What better way to ease Wembanyama’s transition to the NBA than to bring in his friend and teammate. Wembanyama and Coulibaly grew up playing together and they’re teammates on Metropolitans 92. While Wembanyama has been a phenom for years, Coulibaly really blossomed this year and is now one of the hottest names in the 2023 draft.

The traits that have draft evaluators salivating are Coulibaly’s age, measurables, athleticism and team-first mentality. He’s 18 years old and 6-foot-6 with a 7-foot-2 wingspan. He’s a coordinated, fluid athlete who can leave the ground in a hurry. As the games have gotten more meaningful for the Mets, Coulibaly’s level of play has increased — which shows quite a bit of maturity for a player so young.

On offense, he’s a low usage player at this stage of his career. He finishes in transition, shoots open threes and takes direct drives to the hoop. There’s evidence that he has a good feel for the game — but that evidence is sparse due to his lack of participation on that end.

Overall, since he’s so raw, I think Coulibaly could be anything from a valuable starter on a good team to a complete bust who in hindsight rode Wembanyama’s momentum to a first round selection. 

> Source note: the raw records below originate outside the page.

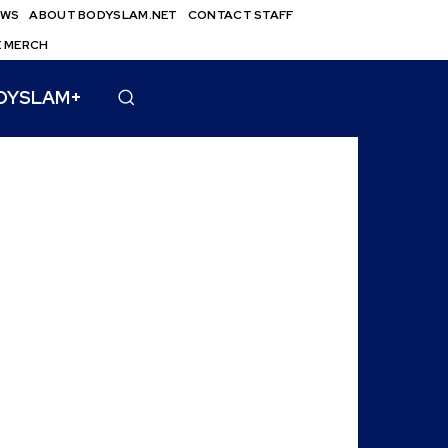
EWS
ABOUT BODYSLAM.NET
CONTACT STAFF
E MERCH
DYSLAM+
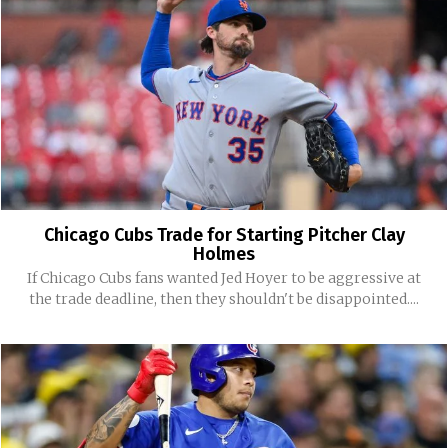
Chicago Cubs Trade for Starting Pitcher Clay
Holmes
If Chicago Cubs fans wanted Jed Hoyer to be aggressive at
the trade deadline, then they shouldn't be disappointed....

Trading for Coulibaly would be tricky. There’s talk he could go in the lottery but I doubt the Spurs would trade for a pick that high to draft him. But if Coulibaly begins to slip in the draft and Wembanyama has told the team he’d like to play with Coulibaly, wouldn’t it be wise to use some of their draft capital to acquire him? I think it might.

Jarace Walker

Recently, I placed Walker at No. 4 on the Spurs Big Board 2.0. Since then, I’ve heard feedback from people in the know who insist that I put him too high. The argument is that Walker and Jeremy Sochan are too redundant and that Sochan is the superior prospect. It’s difficult to make a counter argument, especially because the Spurs would need to give up an arm and a leg to trade up to draft Walker somewhere in the top ten. 

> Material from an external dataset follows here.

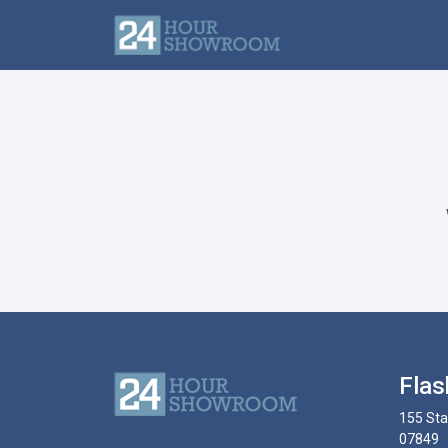
Flas
155 Sta
07849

All of that said, I still wouldn’t be shocked to see the Spurs move up to get Walker. He’s a multi-positional defender who plays a winning brand of basketball. He’s big and strong at about 6-foot-8 and 250 pounds and he has a high basketball IQ. Walker flashes skills on both ends and should be ready to play right away. Add it all together and that sounds like the type of player you want next to Wembanyama.  

The Rest of the Field

Sure, it’d be awesome to get Scoot Henderson to play next to Victor Wembanyama — but that’d be way too costly. The only other two players I could even halfway imagine the Spurs trading up to acquire are Amen Thompson and Ausar Thompson. In a world where other NBA teams are scared off by these twins from the Overtime Elite, it’s possible the Spurs could trade up to get one of them. But I think that’d take Amen dropping out of the top ten or Ausar dropping out of the top 15 — and both of those scenarios are extremely unlikely.